**What the exercise asks:** Going through the data below, please show each line containing the string "round".

**Record extracts:**

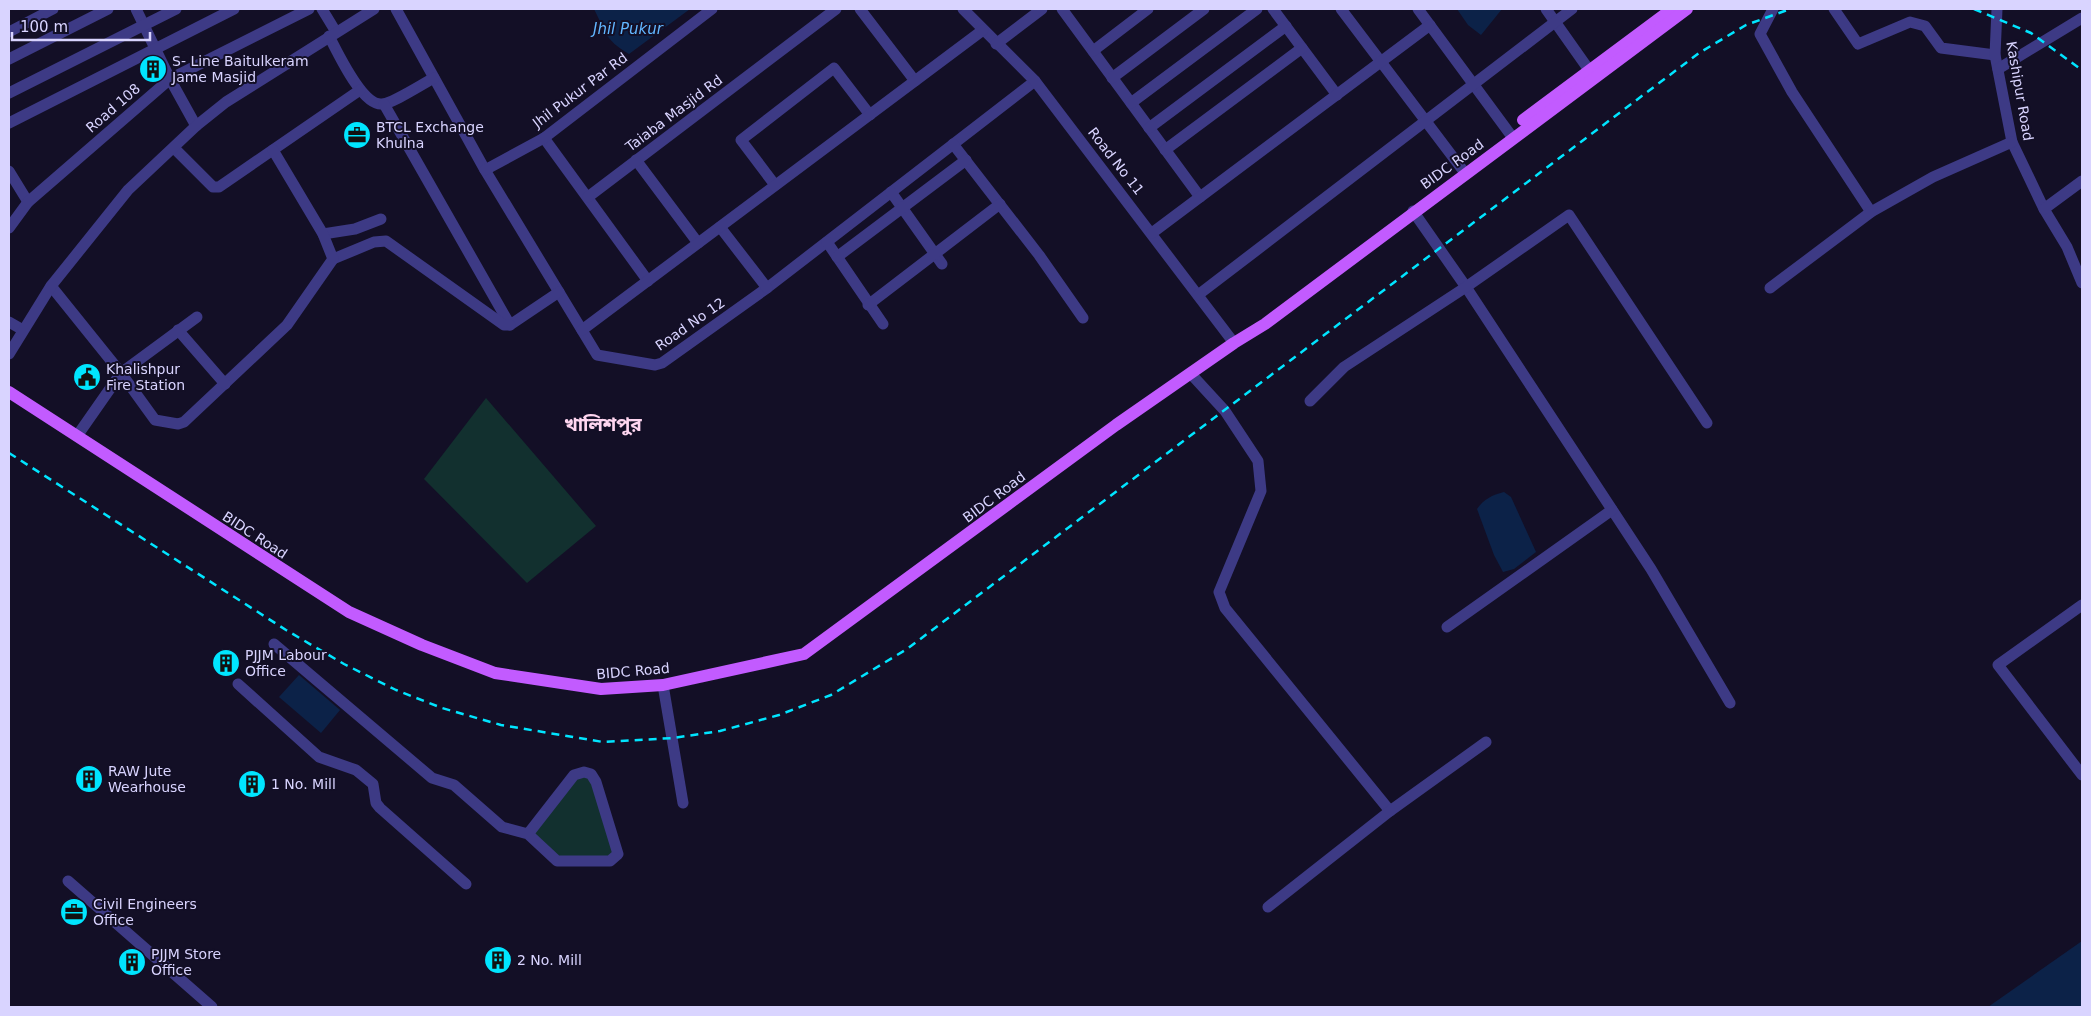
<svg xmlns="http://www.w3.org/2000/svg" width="2091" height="1016" font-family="'DejaVu Sans','Noto Sans Bengali',sans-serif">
  <rect width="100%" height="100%" fill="#130f26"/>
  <g fill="#12302f">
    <polygon points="486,398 596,526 527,583 424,479"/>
    <polygon points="591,774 616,856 561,862 528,834 574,775"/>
  </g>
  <g fill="#0c2248">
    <path d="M594,9h96l-61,45c-25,-15 -23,-22 -35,-45z"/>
    <polygon points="1457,9 1502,9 1481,35 1468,25"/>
    <path d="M1504,492l7,5 25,55 -22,17 -11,3 -9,-17 -17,-46c7,-10 15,-14 27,-17z"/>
    <polygon points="299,675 340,710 321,733 279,697"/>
    <polygon points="2082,941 2082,1007 1988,1007"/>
  </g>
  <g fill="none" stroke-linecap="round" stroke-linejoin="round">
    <g stroke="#3d3a85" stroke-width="11">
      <polyline points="136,9 170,79 196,126"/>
      <polyline points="322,9 336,32"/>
      <polyline points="396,9 485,170 597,355 655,365 662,363 767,288 1035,81"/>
      <polyline points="860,9 915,81"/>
      <polyline points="963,9 1035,81 1234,343"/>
      <polyline points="1062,9 1200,197"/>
      <polyline points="1273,9 1337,95"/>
      <polyline points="1341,9 1465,173"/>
      <polyline points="1418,9 1513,138"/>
      <polyline points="1546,9 1594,77"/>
      <polyline points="1773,9 1760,34 1792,92 1871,212"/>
      <polyline points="1834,9 1858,44 1910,22 1925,26 1941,48 1995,55"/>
      <polyline points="1997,9 1995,55 2012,142 2044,209 2067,247 2082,283"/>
      <polyline points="9,32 53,9"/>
      <path d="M329,36c9,17 33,70 53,68 10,0 42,-21 52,-26"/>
      <polyline points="996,44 1042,9"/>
      <polyline points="1093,51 1148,9"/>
      <polyline points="9,59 108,9"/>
      <polyline points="1998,69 2082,18"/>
      <polyline points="1112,78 1204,9"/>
      <polyline points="9,93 176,9"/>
      <polyline points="1131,103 1257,9"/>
      <polyline points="384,104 510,325 559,292"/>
      <polyline points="9,123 234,9"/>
      <polyline points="1149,128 1286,26"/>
      <polyline points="544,138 648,281"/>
      <polyline points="953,144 1039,255 1083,318"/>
      <polyline points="174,148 213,187 219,187 360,90"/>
      <polyline points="1165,150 1302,48"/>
      <polyline points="636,160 698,243"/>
      <polyline points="485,170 544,138 712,9"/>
      <polyline points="9,171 28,202"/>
      <polyline points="775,185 741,140 834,68 870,115"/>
      <polyline points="891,192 942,264"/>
      <polyline points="588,197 836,9"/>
      <polyline points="2044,209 2082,181"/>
      <polyline points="1413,211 1466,287 1651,569 1730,703"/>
      <polyline points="720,227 767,288"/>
      <polyline points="9,228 28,202 170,79 309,9"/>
      <polyline points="1152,233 1430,25"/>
      <polyline points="323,234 355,229 381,219"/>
      <polyline points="827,242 883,324"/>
      <polyline points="837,257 966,160"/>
      <polyline points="333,259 374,242 386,241 504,325 510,325"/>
      <polyline points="51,286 121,373 155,420 178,424 184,422 287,325 333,259 323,234 273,150"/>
      <polyline points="1770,288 1871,212 1933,177 2012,142"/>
      <polyline points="1198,295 1572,9"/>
      <polyline points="868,305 1000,204"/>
      <polyline points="9,322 23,330"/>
      <polyline points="178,330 225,384"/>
      <polyline points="582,330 983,30"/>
      <polyline points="9,354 51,286 128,190 196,126 226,102 374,9"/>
      <polyline points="1191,374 1225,411 1258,461 1261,491 1219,592 1225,608 1390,811"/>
      <polyline points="1310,401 1344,367 1466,287 1569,215 1707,423"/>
      <polyline points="77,436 121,373 197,317"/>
      <polyline points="2082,605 1998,665 2082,775"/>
      <polyline points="1447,627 1612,510"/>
      <polyline points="274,644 432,778 454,785 502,827 528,834 557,861 610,861 618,854 596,782 591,774 584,772 574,775 528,834"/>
      <polyline points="238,684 319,757 356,770 373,784 376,803 380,808 466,884"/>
      <polyline points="663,685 683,803"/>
      <polyline points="68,881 212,1007"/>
      <polyline points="1268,907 1390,811 1486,742"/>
    </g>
    <g stroke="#c25bff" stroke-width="12">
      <polyline points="1523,120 1672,9"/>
      <polyline points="9,392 349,612 422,645 495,673 601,689 663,685 804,654 1116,425 1234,343 1265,324 1687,9"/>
    </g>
    <g stroke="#00e5ff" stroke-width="2.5" stroke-dasharray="8 6" stroke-linecap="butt">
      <polyline points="1974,9 2031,33 2082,70"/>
      <polyline points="9,453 286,630 344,664 396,690 442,708 501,725 603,742 673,738 720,731 779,715 831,695 907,649 1699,53 1746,25 1790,9"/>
    </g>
  </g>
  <defs>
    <g id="building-disc" transform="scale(1.4375)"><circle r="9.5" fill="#00e5ff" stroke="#130f26"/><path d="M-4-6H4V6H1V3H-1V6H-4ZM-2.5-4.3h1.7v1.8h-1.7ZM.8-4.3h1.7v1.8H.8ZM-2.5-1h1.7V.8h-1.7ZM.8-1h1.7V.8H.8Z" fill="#111"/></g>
    <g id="office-disc" transform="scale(1.4375)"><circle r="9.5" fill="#00e5ff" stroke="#130f26"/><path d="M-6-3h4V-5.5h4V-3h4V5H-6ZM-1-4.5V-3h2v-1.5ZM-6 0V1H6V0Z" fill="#111"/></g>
    <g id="civic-disc" transform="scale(1.4375)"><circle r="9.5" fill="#00e5ff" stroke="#130f26"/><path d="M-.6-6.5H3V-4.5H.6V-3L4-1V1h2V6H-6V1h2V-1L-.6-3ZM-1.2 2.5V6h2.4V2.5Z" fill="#111"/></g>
  </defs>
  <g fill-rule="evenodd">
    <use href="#building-disc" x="153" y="69"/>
    <use href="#office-disc" x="357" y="135"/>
    <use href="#civic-disc" x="87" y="377"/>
    <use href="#building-disc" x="226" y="663"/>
    <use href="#building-disc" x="89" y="779"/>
    <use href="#building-disc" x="252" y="784"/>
    <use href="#office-disc" x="74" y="912"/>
    <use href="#building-disc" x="498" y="960"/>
    <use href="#building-disc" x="132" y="962"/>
  </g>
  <g text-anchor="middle" stroke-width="4" stroke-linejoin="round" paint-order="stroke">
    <g font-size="14" fill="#d9d4ff" stroke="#130f26" text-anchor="start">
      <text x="172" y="66">S- Line Baitulkeram<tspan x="172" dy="16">Jame Masjid</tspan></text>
      <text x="376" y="132">BTCL Exchange<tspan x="376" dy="16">Khulna</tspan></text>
      <text x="106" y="374">Khalishpur<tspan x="106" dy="16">Fire Station</tspan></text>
      <text x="245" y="660">PJJM Labour<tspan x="245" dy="16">Office</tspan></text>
      <text x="108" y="776">RAW Jute<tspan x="108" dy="16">Wearhouse</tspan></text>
      <text x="271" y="789">1 No. Mill</text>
      <text x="93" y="909">Civil Engineers<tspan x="93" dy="16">Office</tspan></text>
      <text x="151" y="959">PJJM Store<tspan x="151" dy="16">Office</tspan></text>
      <text x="517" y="965">2 No. Mill</text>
    </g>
    <g font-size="14" fill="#d9d4ff" stroke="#130f26">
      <text transform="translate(580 90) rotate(-37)" y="5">Jhil Pukur Par Rd</text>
      <text transform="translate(2020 91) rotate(80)" y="5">Kashipur Road</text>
      <text transform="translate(113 108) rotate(-41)" y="5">Road 108</text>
      <text transform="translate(674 113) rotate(-37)" y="5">Taiaba Masjid Rd</text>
      <text transform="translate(1116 161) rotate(52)" y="5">Road No 11</text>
      <text transform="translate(1452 164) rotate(-36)" y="5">BIDC Road</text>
      <text transform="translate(690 324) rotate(-35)" y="5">Road No 12</text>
      <text transform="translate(994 497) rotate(-37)" y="5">BIDC Road</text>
      <text transform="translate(255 535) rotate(33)" y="5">BIDC Road</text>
      <text transform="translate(633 671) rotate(-5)" y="5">BIDC Road</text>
    </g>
    <g font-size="15" font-style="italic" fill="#62b6ff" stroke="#130f26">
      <text x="628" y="34">Jhil Pukur</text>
    </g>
    <g font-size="19" font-weight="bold" fill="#ffd6f0" stroke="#130f26">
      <text x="603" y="431">খালিশপুর</text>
    </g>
  </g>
  <rect width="2091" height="1016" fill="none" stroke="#d9d4ff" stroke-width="20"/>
  <path d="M12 32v8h138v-8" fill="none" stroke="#d9d4ff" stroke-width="2.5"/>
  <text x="20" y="32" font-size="15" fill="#d9d4ff" stroke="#130f26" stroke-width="4" paint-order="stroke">100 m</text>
</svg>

**Output below:**
  <g fill="none" stroke-linecap="round" stroke-linejoin="round">
  <g text-anchor="middle" stroke-width="4" stroke-linejoin="round" paint-order="stroke">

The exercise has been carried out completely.